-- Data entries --
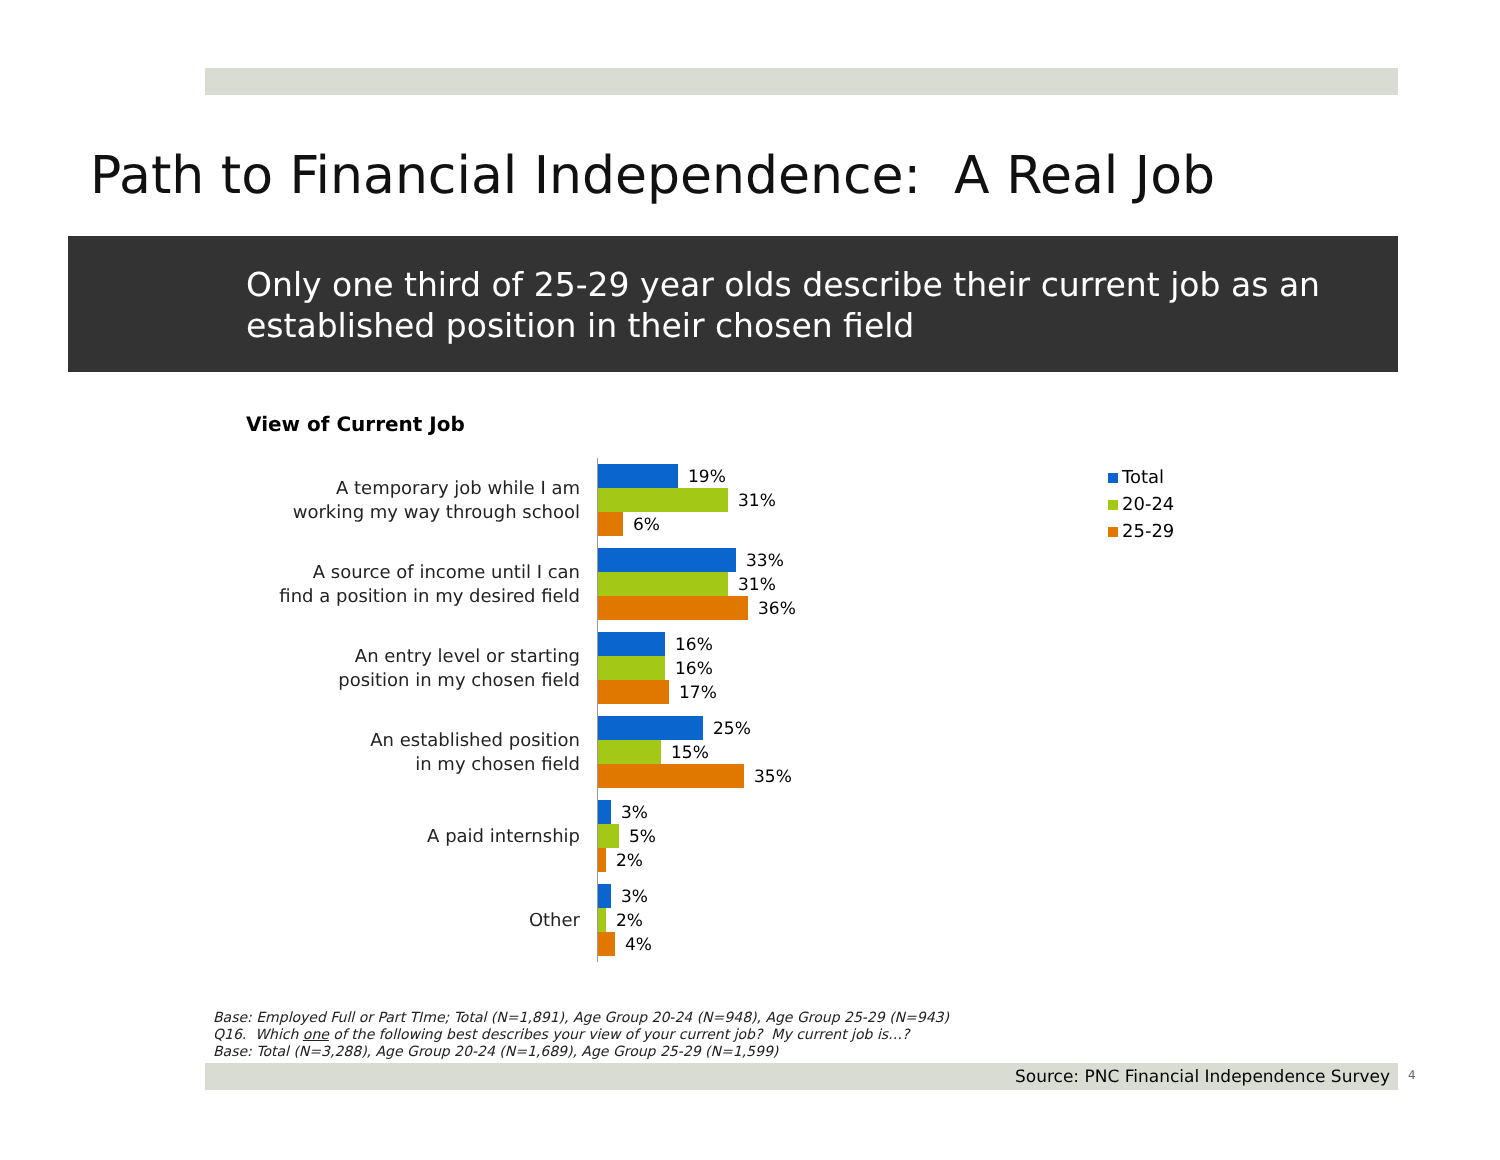Path to Financial Independence: A Real Job
Only one third of 25-29 year olds describe their current job as an established position in their chosen field
View of Current Job
A temporary job while I am
working my way through school
19%
31%
6%
A source of income until I can
find a position in my desired field
33%
31%
36%
An entry level or starting
position in my chosen field
16%
16%
17%
An established position
in my chosen field
25%
15%
35%
A paid internship
3%
5%
2%
Other
3%
2%
4%
Total
20-24
25-29
Base: Employed Full or Part TIme; Total (N=1,891), Age Group 20-24 (N=948), Age Group 25-29 (N=943)
Q16. Which one of the following best describes your view of your current job? My current job is…?
Base: Total (N=3,288), Age Group 20-24 (N=1,689), Age Group 25-29 (N=1,599)
Source: PNC Financial Independence Survey 4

-- ACTIVITY --
Print all of the entries word for word. Skip any images they contain.

-- EXERCISE RESPONSE --
Path to Financial Independence: A Real Job
Only one third of 25-29 year olds describe their current job as an established position in their chosen field
View of Current Job
A temporary job while I am
working my way through school
19%
31%
6%
A source of income until I can
find a position in my desired field
33%
31%
36%
An entry level or starting
position in my chosen field
16%
16%
17%
An established position
in my chosen field
25%
15%
35%
A paid internship
3%
5%
2%
Other
3%
2%
4%
Total
20-24
25-29
Base: Employed Full or Part TIme; Total (N=1,891), Age Group 20-24 (N=948), Age Group 25-29 (N=943)
Q16. Which one of the following best describes your view of your current job? My current job is…?
Base: Total (N=3,288), Age Group 20-24 (N=1,689), Age Group 25-29 (N=1,599)
Source: PNC Financial Independence Survey 4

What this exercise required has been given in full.